**REQUIREMENT**
Apart from the images, reproduce every record word for word.

**Electronics engineering source data**
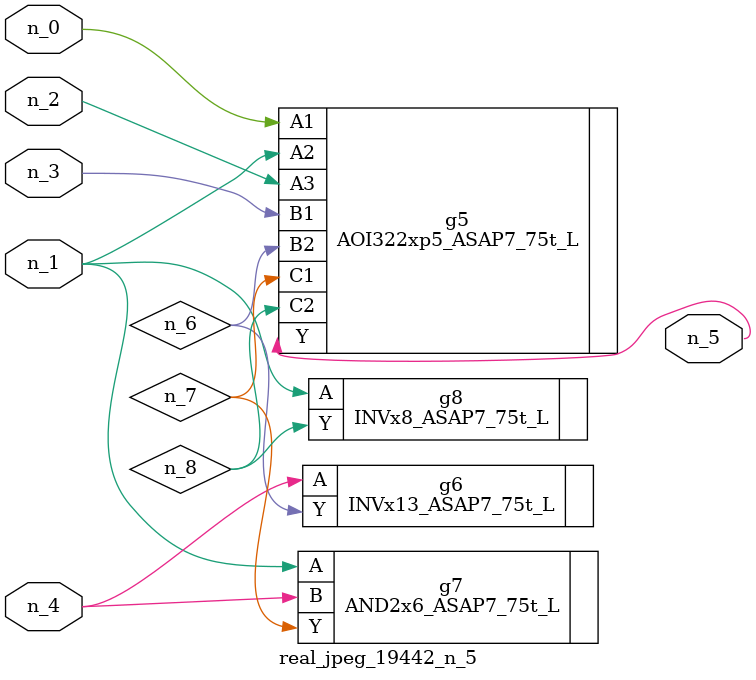
<source format=v>
module real_jpeg_19442_n_5 (n_4, n_0, n_1, n_2, n_3, n_5);

input n_4;
input n_0;
input n_1;
input n_2;
input n_3;

output n_5;

wire n_8;
wire n_6;
wire n_7;

AOI322xp5_ASAP7_75t_L g5 ( 
.A1(n_0),
.A2(n_1),
.A3(n_2),
.B1(n_3),
.B2(n_6),
.C1(n_7),
.C2(n_8),
.Y(n_5)
);

AND2x6_ASAP7_75t_L g7 ( 
.A(n_1),
.B(n_4),
.Y(n_7)
);

INVx8_ASAP7_75t_L g8 ( 
.A(n_1),
.Y(n_8)
);

INVx13_ASAP7_75t_L g6 ( 
.A(n_4),
.Y(n_6)
);


endmodule
</source>
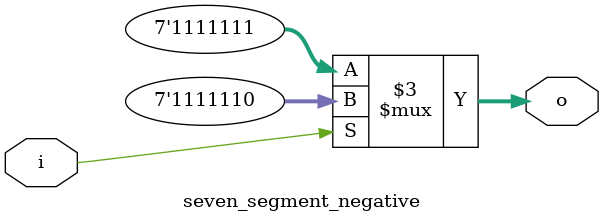
<source format=v>
module seven_segment_negative(i,o);

input i;
output reg [6:0]o; // a, b, c, d, e, f, g

always @(*)
begin
	case(i)
	1'd1: o = 7'b1111110;
	default: o = 7'b1111111;
endcase
end
endmodule
</source>
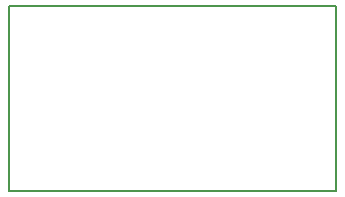
<source format=gm1>
G04 #@! TF.FileFunction,Profile,NP*
%FSLAX46Y46*%
G04 Gerber Fmt 4.6, Leading zero omitted, Abs format (unit mm)*
G04 Created by KiCad (PCBNEW 4.0.7) date 04/02/19 22:13:27*
%MOMM*%
%LPD*%
G01*
G04 APERTURE LIST*
%ADD10C,0.100000*%
%ADD11C,0.150000*%
G04 APERTURE END LIST*
D10*
D11*
X169725000Y-118983000D02*
X169725000Y-116200000D01*
X142073000Y-118983000D02*
X169725000Y-118983000D01*
X142073000Y-103254000D02*
X142073000Y-118983000D01*
X169725000Y-103254000D02*
X142073000Y-103254000D01*
X169725000Y-116200000D02*
X169725000Y-103254000D01*
M02*

</source>
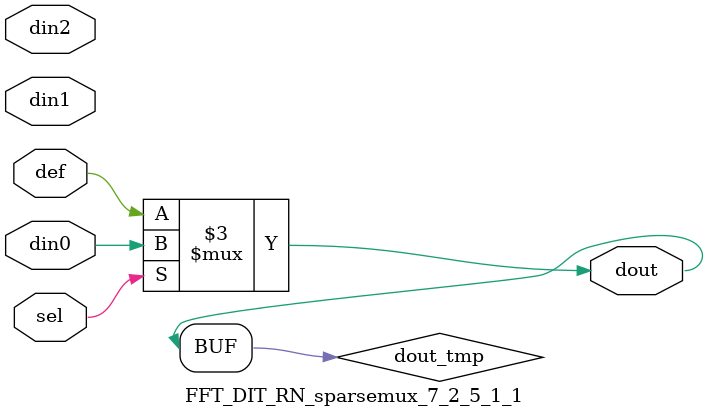
<source format=v>
`timescale 1ns / 1ps

module FFT_DIT_RN_sparsemux_7_2_5_1_1 (din0,din1,din2,def,sel,dout);

parameter din0_WIDTH = 1;

parameter din1_WIDTH = 1;

parameter din2_WIDTH = 1;

parameter def_WIDTH = 1;
parameter sel_WIDTH = 1;
parameter dout_WIDTH = 1;

parameter [sel_WIDTH-1:0] CASE0 = 1;

parameter [sel_WIDTH-1:0] CASE1 = 1;

parameter [sel_WIDTH-1:0] CASE2 = 1;

parameter ID = 1;
parameter NUM_STAGE = 1;



input [din0_WIDTH-1:0] din0;

input [din1_WIDTH-1:0] din1;

input [din2_WIDTH-1:0] din2;

input [def_WIDTH-1:0] def;
input [sel_WIDTH-1:0] sel;

output [dout_WIDTH-1:0] dout;



reg [dout_WIDTH-1:0] dout_tmp;


always @ (*) begin
(* parallel_case *) case (sel)
    
    CASE0 : dout_tmp = din0;
    
    CASE1 : dout_tmp = din1;
    
    CASE2 : dout_tmp = din2;
    
    default : dout_tmp = def;
endcase
end


assign dout = dout_tmp;



endmodule

</source>
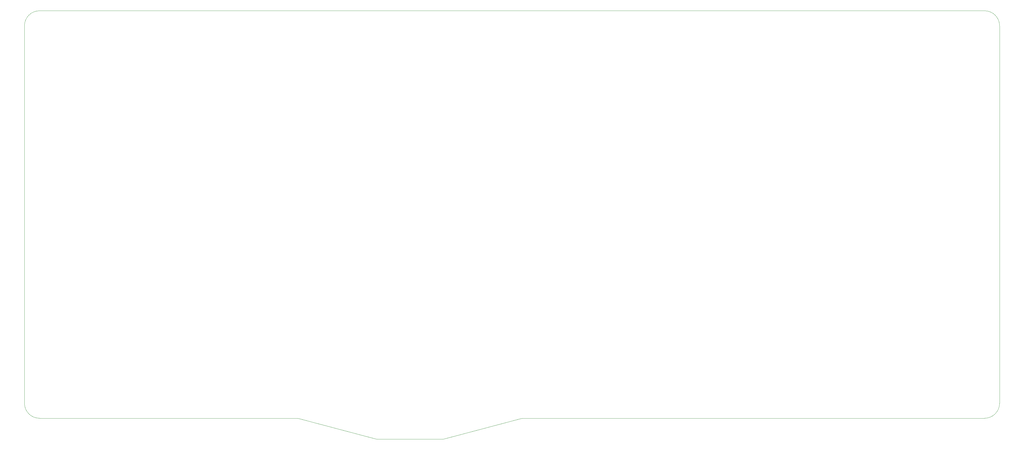
<source format=gbr>
%TF.GenerationSoftware,KiCad,Pcbnew,(6.0.1)*%
%TF.CreationDate,2022-02-07T12:22:45+01:00*%
%TF.ProjectId,middle,6d696464-6c65-42e6-9b69-6361645f7063,rev?*%
%TF.SameCoordinates,Original*%
%TF.FileFunction,Profile,NP*%
%FSLAX46Y46*%
G04 Gerber Fmt 4.6, Leading zero omitted, Abs format (unit mm)*
G04 Created by KiCad (PCBNEW (6.0.1)) date 2022-02-07 12:22:45*
%MOMM*%
%LPD*%
G01*
G04 APERTURE LIST*
%TA.AperFunction,Profile*%
%ADD10C,0.050000*%
%TD*%
G04 APERTURE END LIST*
D10*
X376890000Y-76232000D02*
X61890000Y-76232000D01*
X56890000Y-207232000D02*
G75*
G03*
X61890000Y-212232000I5000000J0D01*
G01*
X376890000Y-212232000D02*
G75*
G03*
X381890000Y-207232000I0J5000000D01*
G01*
X381890000Y-81232000D02*
G75*
G03*
X376890000Y-76232000I-5000000J0D01*
G01*
X381890000Y-207232000D02*
X381890000Y-81232000D01*
X174178012Y-219232000D02*
X196489483Y-219232000D01*
X376890000Y-212232000D02*
X236799400Y-212232000D01*
X196489483Y-219232000D02*
X222613839Y-212232000D01*
X56890000Y-81232000D02*
X56890000Y-207232000D01*
X61890000Y-212232000D02*
X148053656Y-212232000D01*
X148053656Y-212232000D02*
X174178012Y-219232000D01*
X61890000Y-76232000D02*
G75*
G03*
X56889999Y-81232001I-1J-5000000D01*
G01*
X236799400Y-212232000D02*
X222613839Y-212232000D01*
M02*

</source>
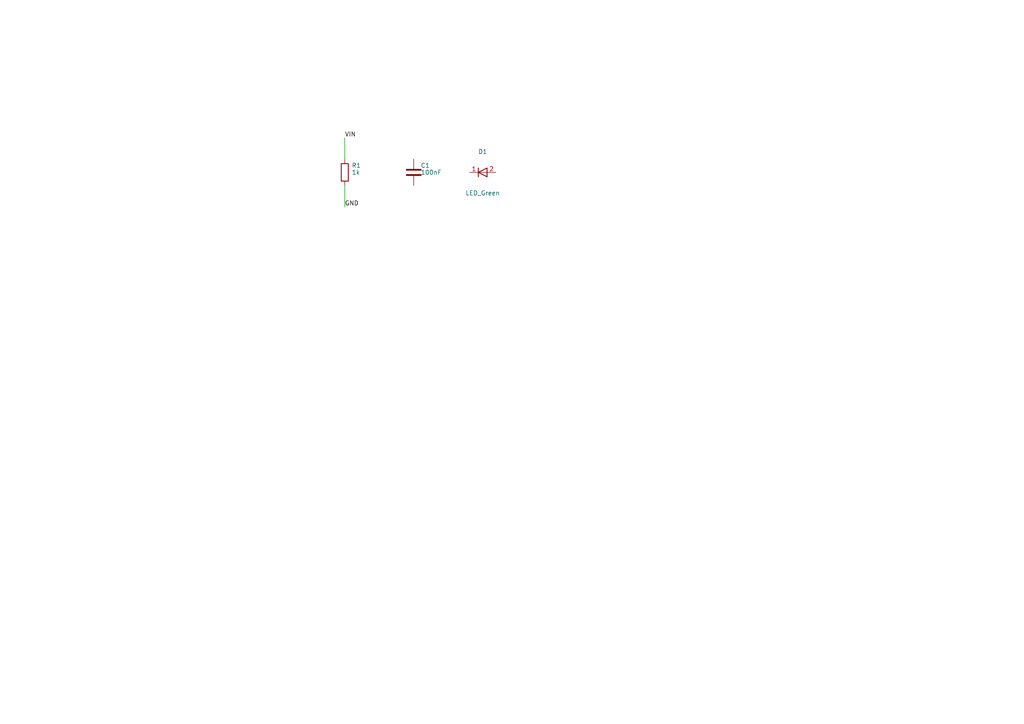
<source format=kicad_sch>
(kicad_sch
	(version 20231120)
	(generator "kicadtools_test")
	(generator_version "8.0")
	(uuid "00000000-0000-0000-0000-000000000001")
	(paper "A4")
	(title_block
		(title "Test Project Schematic")
		(date "2024-12-30")
		(rev "1.0")
		(company "KiCad Tools Test")
	)
	
	(symbol
		(lib_id "Device:R")
		(at 100 50 0)
		(unit 1)
		(uuid "r1-uuid-001")
		(property "Reference" "R1"
			(at 102 48 0)
			(effects (font (size 1.27 1.27)) (justify left))
		)
		(property "Value" "1k"
			(at 102 50 0)
			(effects (font (size 1.27 1.27)) (justify left))
		)
		(property "Footprint" "Resistor_SMD:R_0603_1608Metric"
			(at 100 50 0)
			(effects (font (size 1.27 1.27)) hide)
		)
		(pin "1" (uuid "pin-r1-1"))
		(pin "2" (uuid "pin-r1-2"))
	)
	(symbol
		(lib_id "Device:C")
		(at 120 50 0)
		(unit 1)
		(uuid "c1-uuid-001")
		(property "Reference" "C1"
			(at 122 48 0)
			(effects (font (size 1.27 1.27)) (justify left))
		)
		(property "Value" "100nF"
			(at 122 50 0)
			(effects (font (size 1.27 1.27)) (justify left))
		)
		(property "Footprint" "Capacitor_SMD:C_0603_1608Metric"
			(at 120 50 0)
			(effects (font (size 1.27 1.27)) hide)
		)
		(pin "1" (uuid "pin-c1-1"))
		(pin "2" (uuid "pin-c1-2"))
	)
	(symbol
		(lib_id "Device:LED")
		(at 140 50 0)
		(unit 1)
		(uuid "led1-uuid-001")
		(property "Reference" "D1"
			(at 140 44 0)
			(effects (font (size 1.27 1.27)))
		)
		(property "Value" "LED_Green"
			(at 140 56 0)
			(effects (font (size 1.27 1.27)))
		)
		(property "Footprint" "LED_SMD:LED_0603_1608Metric"
			(at 140 50 0)
			(effects (font (size 1.27 1.27)) hide)
		)
		(pin "1" (uuid "pin-led1-1"))
		(pin "2" (uuid "pin-led1-2"))
	)
	(wire
		(pts (xy 100 46.19) (xy 100 40))
		(stroke (width 0) (type default))
		(uuid "wire-1")
	)
	(wire
		(pts (xy 100 53.81) (xy 100 60))
		(stroke (width 0) (type default))
		(uuid "wire-2")
	)
	(label "VIN"
		(at 100 40 0)
		(effects (font (size 1.27 1.27)) (justify left bottom))
		(uuid "label-vin")
	)
	(label "GND"
		(at 100 60 0)
		(effects (font (size 1.27 1.27)) (justify left bottom))
		(uuid "label-gnd")
	)
)

</source>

**ANSWER TO THIS PROBLEM**
<source format=v>
module real_jpeg_19442_n_5 (n_4, n_0, n_1, n_2, n_3, n_5);

input n_4;
input n_0;
input n_1;
input n_2;
input n_3;

output n_5;

wire n_8;
wire n_6;
wire n_7;

AOI322xp5_ASAP7_75t_L g5 ( 
.A1(n_0),
.A2(n_1),
.A3(n_2),
.B1(n_3),
.B2(n_6),
.C1(n_7),
.C2(n_8),
.Y(n_5)
);

AND2x6_ASAP7_75t_L g7 ( 
.A(n_1),
.B(n_4),
.Y(n_7)
);

INVx8_ASAP7_75t_L g8 ( 
.A(n_1),
.Y(n_8)
);

INVx13_ASAP7_75t_L g6 ( 
.A(n_4),
.Y(n_6)
);


endmodule
</source>
<source format=v>
module seven_segment_negative(i,o);

input i;
output reg [6:0]o; // a, b, c, d, e, f, g

always @(*)
begin
	case(i)
	1'd1: o = 7'b1111110;
	default: o = 7'b1111111;
endcase
end
endmodule
</source>
<source format=gm1>
G04 #@! TF.FileFunction,Profile,NP*
%FSLAX46Y46*%
G04 Gerber Fmt 4.6, Leading zero omitted, Abs format (unit mm)*
G04 Created by KiCad (PCBNEW 4.0.7) date 04/02/19 22:13:27*
%MOMM*%
%LPD*%
G01*
G04 APERTURE LIST*
%ADD10C,0.100000*%
%ADD11C,0.150000*%
G04 APERTURE END LIST*
D10*
D11*
X169725000Y-118983000D02*
X169725000Y-116200000D01*
X142073000Y-118983000D02*
X169725000Y-118983000D01*
X142073000Y-103254000D02*
X142073000Y-118983000D01*
X169725000Y-103254000D02*
X142073000Y-103254000D01*
X169725000Y-116200000D02*
X169725000Y-103254000D01*
M02*

</source>
<source format=v>
`timescale 1ns / 1ps

module FFT_DIT_RN_sparsemux_7_2_5_1_1 (din0,din1,din2,def,sel,dout);

parameter din0_WIDTH = 1;

parameter din1_WIDTH = 1;

parameter din2_WIDTH = 1;

parameter def_WIDTH = 1;
parameter sel_WIDTH = 1;
parameter dout_WIDTH = 1;

parameter [sel_WIDTH-1:0] CASE0 = 1;

parameter [sel_WIDTH-1:0] CASE1 = 1;

parameter [sel_WIDTH-1:0] CASE2 = 1;

parameter ID = 1;
parameter NUM_STAGE = 1;



input [din0_WIDTH-1:0] din0;

input [din1_WIDTH-1:0] din1;

input [din2_WIDTH-1:0] din2;

input [def_WIDTH-1:0] def;
input [sel_WIDTH-1:0] sel;

output [dout_WIDTH-1:0] dout;



reg [dout_WIDTH-1:0] dout_tmp;


always @ (*) begin
(* parallel_case *) case (sel)
    
    CASE0 : dout_tmp = din0;
    
    CASE1 : dout_tmp = din1;
    
    CASE2 : dout_tmp = din2;
    
    default : dout_tmp = def;
endcase
end


assign dout = dout_tmp;



endmodule

</source>
<source format=gbr>
%TF.GenerationSoftware,KiCad,Pcbnew,(6.0.1)*%
%TF.CreationDate,2022-02-07T12:22:45+01:00*%
%TF.ProjectId,middle,6d696464-6c65-42e6-9b69-6361645f7063,rev?*%
%TF.SameCoordinates,Original*%
%TF.FileFunction,Profile,NP*%
%FSLAX46Y46*%
G04 Gerber Fmt 4.6, Leading zero omitted, Abs format (unit mm)*
G04 Created by KiCad (PCBNEW (6.0.1)) date 2022-02-07 12:22:45*
%MOMM*%
%LPD*%
G01*
G04 APERTURE LIST*
%TA.AperFunction,Profile*%
%ADD10C,0.050000*%
%TD*%
G04 APERTURE END LIST*
D10*
X376890000Y-76232000D02*
X61890000Y-76232000D01*
X56890000Y-207232000D02*
G75*
G03*
X61890000Y-212232000I5000000J0D01*
G01*
X376890000Y-212232000D02*
G75*
G03*
X381890000Y-207232000I0J5000000D01*
G01*
X381890000Y-81232000D02*
G75*
G03*
X376890000Y-76232000I-5000000J0D01*
G01*
X381890000Y-207232000D02*
X381890000Y-81232000D01*
X174178012Y-219232000D02*
X196489483Y-219232000D01*
X376890000Y-212232000D02*
X236799400Y-212232000D01*
X196489483Y-219232000D02*
X222613839Y-212232000D01*
X56890000Y-81232000D02*
X56890000Y-207232000D01*
X61890000Y-212232000D02*
X148053656Y-212232000D01*
X148053656Y-212232000D02*
X174178012Y-219232000D01*
X61890000Y-76232000D02*
G75*
G03*
X56889999Y-81232001I-1J-5000000D01*
G01*
X236799400Y-212232000D02*
X222613839Y-212232000D01*
M02*

</source>
<source format=kicad_sch>
(kicad_sch
	(version 20231120)
	(generator "kicadtools_test")
	(generator_version "8.0")
	(uuid "00000000-0000-0000-0000-000000000001")
	(paper "A4")
	(title_block
		(title "Test Project Schematic")
		(date "2024-12-30")
		(rev "1.0")
		(company "KiCad Tools Test")
	)
	
	(symbol
		(lib_id "Device:R")
		(at 100 50 0)
		(unit 1)
		(uuid "r1-uuid-001")
		(property "Reference" "R1"
			(at 102 48 0)
			(effects (font (size 1.27 1.27)) (justify left))
		)
		(property "Value" "1k"
			(at 102 50 0)
			(effects (font (size 1.27 1.27)) (justify left))
		)
		(property "Footprint" "Resistor_SMD:R_0603_1608Metric"
			(at 100 50 0)
			(effects (font (size 1.27 1.27)) hide)
		)
		(pin "1" (uuid "pin-r1-1"))
		(pin "2" (uuid "pin-r1-2"))
	)
	(symbol
		(lib_id "Device:C")
		(at 120 50 0)
		(unit 1)
		(uuid "c1-uuid-001")
		(property "Reference" "C1"
			(at 122 48 0)
			(effects (font (size 1.27 1.27)) (justify left))
		)
		(property "Value" "100nF"
			(at 122 50 0)
			(effects (font (size 1.27 1.27)) (justify left))
		)
		(property "Footprint" "Capacitor_SMD:C_0603_1608Metric"
			(at 120 50 0)
			(effects (font (size 1.27 1.27)) hide)
		)
		(pin "1" (uuid "pin-c1-1"))
		(pin "2" (uuid "pin-c1-2"))
	)
	(symbol
		(lib_id "Device:LED")
		(at 140 50 0)
		(unit 1)
		(uuid "led1-uuid-001")
		(property "Reference" "D1"
			(at 140 44 0)
			(effects (font (size 1.27 1.27)))
		)
		(property "Value" "LED_Green"
			(at 140 56 0)
			(effects (font (size 1.27 1.27)))
		)
		(property "Footprint" "LED_SMD:LED_0603_1608Metric"
			(at 140 50 0)
			(effects (font (size 1.27 1.27)) hide)
		)
		(pin "1" (uuid "pin-led1-1"))
		(pin "2" (uuid "pin-led1-2"))
	)
	(wire
		(pts (xy 100 46.19) (xy 100 40))
		(stroke (width 0) (type default))
		(uuid "wire-1")
	)
	(wire
		(pts (xy 100 53.81) (xy 100 60))
		(stroke (width 0) (type default))
		(uuid "wire-2")
	)
	(label "VIN"
		(at 100 40 0)
		(effects (font (size 1.27 1.27)) (justify left bottom))
		(uuid "label-vin")
	)
	(label "GND"
		(at 100 60 0)
		(effects (font (size 1.27 1.27)) (justify left bottom))
		(uuid "label-gnd")
	)
)

</source>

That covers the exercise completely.